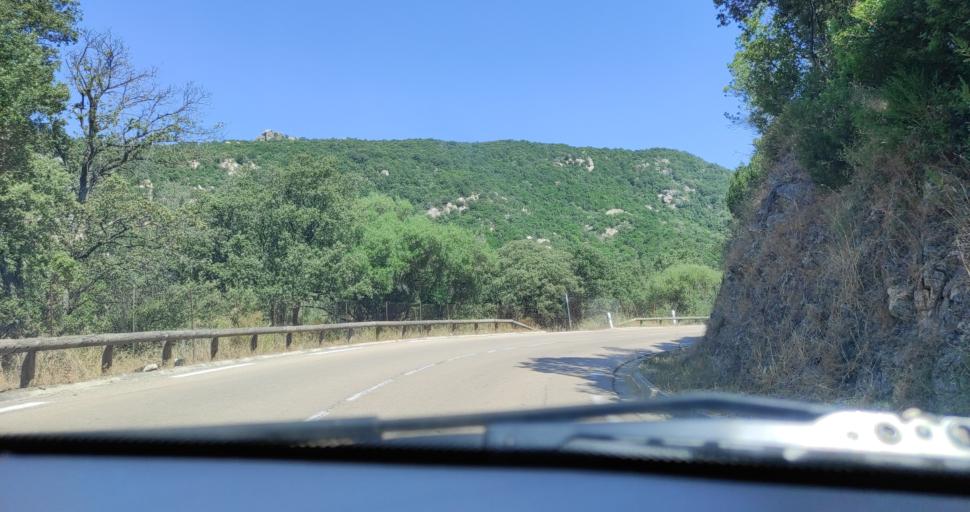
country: FR
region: Corsica
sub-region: Departement de la Corse-du-Sud
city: Sartene
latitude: 41.6090
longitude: 8.9437
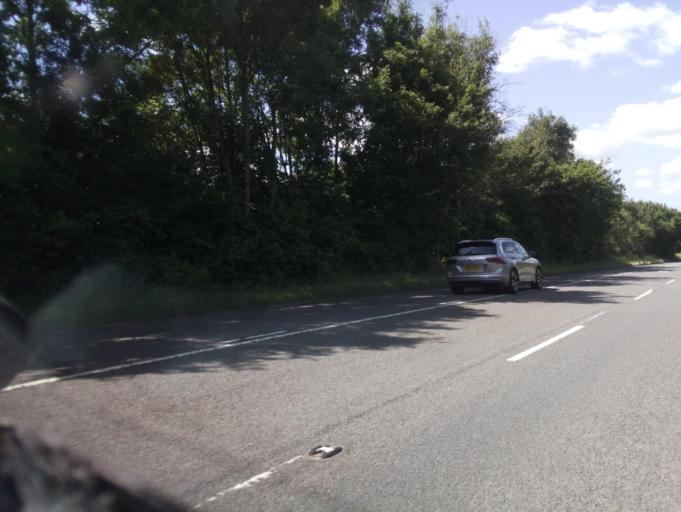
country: GB
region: England
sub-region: Derbyshire
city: Ashbourne
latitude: 53.0054
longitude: -1.7331
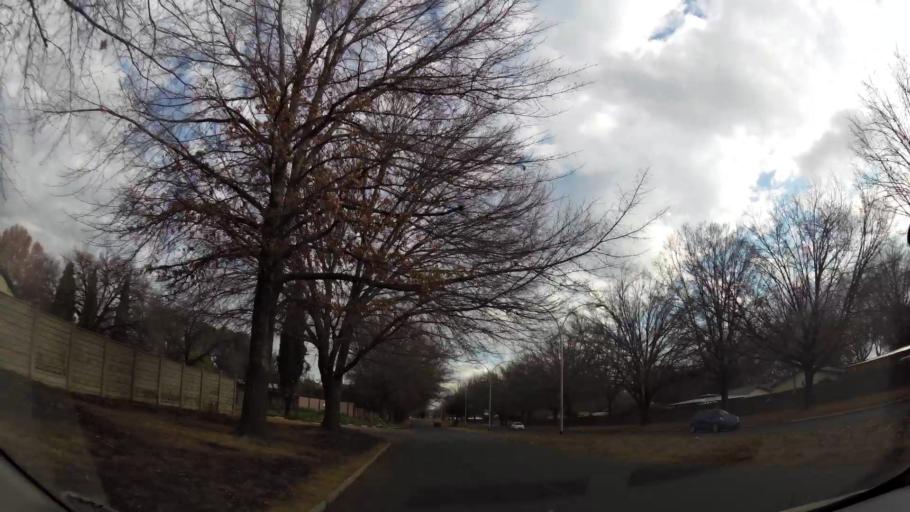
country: ZA
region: Orange Free State
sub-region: Fezile Dabi District Municipality
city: Sasolburg
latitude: -26.8003
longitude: 27.8189
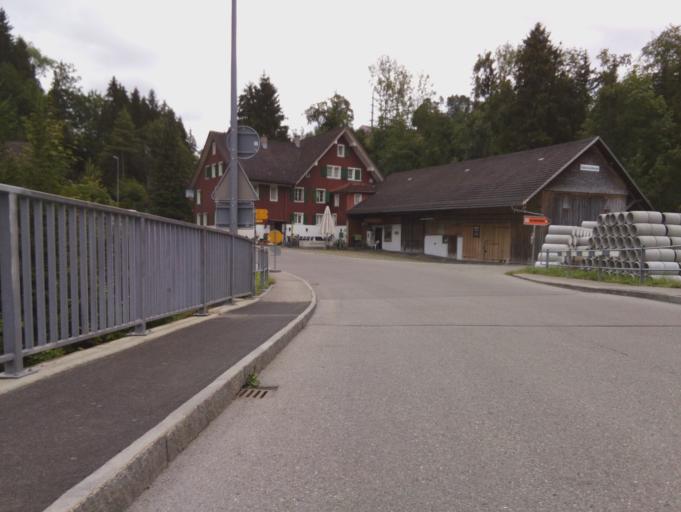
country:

---

◆ What you should do ◆
Please print the data from the line with "city: Ashbourne" through the end, leaving out the pictures.

◆ Response to this task ◆
city: Ashbourne
latitude: 53.0054
longitude: -1.7331
country: ZA
region: Orange Free State
sub-region: Fezile Dabi District Municipality
city: Sasolburg
latitude: -26.8003
longitude: 27.8189
country:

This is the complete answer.